Tony Abbott on Vladimir Putin Is a Leader America Can Believe In

Tony Abbott on Vladimir Putin Is a Leader America Can Believe In


Vladimir Putin has been a thorn in America’s side, but he has also won a few admirers in the land of the free. Comparisons between President Obama and the Russian leader have left many pundits and commentators wanting more of the macho head of state. Well-known former New York mayor and conservative candidate for president Rudy Giuliani said the Russian leader was decisive, a quality that made him more of a leader than the American president. For Giuliani and other conservatives, anyone except Obama might be a good alternative, even if the alternative is a tyrannical Russian president and former KGB officer who invaded a sovereign nation, has been described as “in another world” by Germany’s Angela Merkel, and has access to nuclear weapons despite seeming a bit unhinged. But on the cusp of the G20 economic forum in Australia, Prime Minister Tony Abbott has offered a very decisive alternative to the often shirtless Russian. In fact, Tony Abbott (who is also often photographed shirtless) and his robust stance on Putin has shown himself to be a leader American conservatives can believe in without any disadvantages whatsoever.

First of all, there is the fact that Abbott has not invaded anywhere and been apparently involved in the shooting down of a civilian plane. In fact, that issue is exactly what pits Putin and Abbott against each other and creates a wide variation of sympathy for the Aussie contender. When Malaysia Airlines flight MH17 was shot down, many Australians died as a result, leading the Aussie prime minister to be directly at odds with the uncooperative Russian. While Russian involvement in the tragedy is a difficult subject, Abbott has obviously decided that there is enough evidence for him to confront Putin. As he said in a press conference on Monday, he would “shirtfront” the Russian president about those Australians murdered by Russian-backed rebels.

Abbott’s strong words may need a bit of interpretation for Americans, but the concept of shirtfronting will be recognizable.

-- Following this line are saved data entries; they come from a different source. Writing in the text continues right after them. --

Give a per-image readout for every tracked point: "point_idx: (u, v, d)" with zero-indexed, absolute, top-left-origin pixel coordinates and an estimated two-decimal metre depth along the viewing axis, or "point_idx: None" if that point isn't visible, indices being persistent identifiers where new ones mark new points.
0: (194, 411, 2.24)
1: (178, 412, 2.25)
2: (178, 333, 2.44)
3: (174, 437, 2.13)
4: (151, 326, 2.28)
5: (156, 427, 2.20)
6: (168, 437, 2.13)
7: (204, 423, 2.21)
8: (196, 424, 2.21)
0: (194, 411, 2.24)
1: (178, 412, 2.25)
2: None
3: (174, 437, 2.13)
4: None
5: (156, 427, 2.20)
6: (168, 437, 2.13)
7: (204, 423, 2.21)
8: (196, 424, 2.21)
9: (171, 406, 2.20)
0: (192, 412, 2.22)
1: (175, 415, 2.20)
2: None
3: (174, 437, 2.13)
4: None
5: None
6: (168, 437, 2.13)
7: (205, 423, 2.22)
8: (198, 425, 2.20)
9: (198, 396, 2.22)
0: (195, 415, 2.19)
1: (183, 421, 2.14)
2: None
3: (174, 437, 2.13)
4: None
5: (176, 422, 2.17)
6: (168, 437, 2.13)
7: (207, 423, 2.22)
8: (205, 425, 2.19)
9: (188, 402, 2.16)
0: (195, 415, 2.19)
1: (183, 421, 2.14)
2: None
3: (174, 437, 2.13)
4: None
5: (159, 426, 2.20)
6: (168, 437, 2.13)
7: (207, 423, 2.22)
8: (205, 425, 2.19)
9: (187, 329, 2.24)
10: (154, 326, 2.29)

According to the Australian press, a shirtfront is a strong hit in Aussie rules rugby meant to knock a player down. It is generally considered an unsportsmanlike move, but it is effective during a game and the prime minister, who is famously fit, used to play rugby, so the analogy was apt. In this case, football-loving Americans can believe in Tony Abbott because he is a leader on and off the field and is translating his experience in a beloved sport into diplomatic currency when it comes to Putin’s transgressions. Unlike the long-winded rhetorician Obama, Abbott is a man of action.

Still, there are some who are unhappy with the prime minister’s verbiage, not the least of which are the Russians. Once the context of the shirtfront remark was explained, diplomats stepped in to poo-poo the idea. The third secretary of the Russian Embassy in Canberra, Australia, reminded many that Putin has a black belt in Judo. “We admire the Australian prime minister. He’s very fit,” said the third secretary, “but the Russian president, he’s a professional judo wrestler.” That reminder set some in Australia wondering just who would win in a fight between the two world leaders, with many remembering that Abbott was a boxer in college and had laid a knock out punch on the now Aussie Treasurer Joe Hockey. The odds from the Vegas bookmakers are still being calculated, but it is obvious that the Russians are worried about a confrontation, otherwise they would not have sent someone as important as a third secretary to address the issue.

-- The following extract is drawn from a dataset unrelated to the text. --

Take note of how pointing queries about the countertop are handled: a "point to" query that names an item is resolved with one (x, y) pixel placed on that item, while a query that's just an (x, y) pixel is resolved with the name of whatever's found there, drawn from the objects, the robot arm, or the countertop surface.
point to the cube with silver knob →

While American fans and Aussie punters are speculating about the odds, professional politicians in Australia are condemning Abbott’s comments, trying to give a balanced picture of the issue. Senator Jacquie Lambie, somewhat famous for her own press conferences, said that the prime minister exhibited bad manners with the threat to Putin. This made some observers feel uncomfortable, especially since Lambie has said on air that she was looking for a man with a big package. While the New York Times cited her as a credible commentator, Aussie outlets were led to make jokes about pots and kettles and the color black.

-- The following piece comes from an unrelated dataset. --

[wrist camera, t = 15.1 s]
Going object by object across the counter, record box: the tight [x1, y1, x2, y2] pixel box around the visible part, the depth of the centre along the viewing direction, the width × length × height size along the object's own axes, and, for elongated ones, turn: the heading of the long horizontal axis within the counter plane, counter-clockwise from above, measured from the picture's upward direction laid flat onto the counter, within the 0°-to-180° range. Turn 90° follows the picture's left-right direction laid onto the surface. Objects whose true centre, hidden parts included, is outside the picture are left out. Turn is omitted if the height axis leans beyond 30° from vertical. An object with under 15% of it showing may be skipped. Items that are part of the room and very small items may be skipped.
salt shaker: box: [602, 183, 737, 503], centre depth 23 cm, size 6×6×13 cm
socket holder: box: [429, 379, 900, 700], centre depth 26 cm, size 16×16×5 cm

While Australians are feeling concerned about the manners and maturity levels of their politicians, American conservatives starved for a real leader are feeling elated at the prospect of Tony Abbott. He is just the kind of conservative they need. Except for the fact that he is Australian, American conservatives might just try to make him their 2016 presidential candidate. Unlike Putin, who has too many pesky problems to be a viable candidate for the conservative leadership, Abbott is a leader that Americans can believe in without feeling guilty about it, which is more than the Aussies who gave him a 40 percent approval rating can say.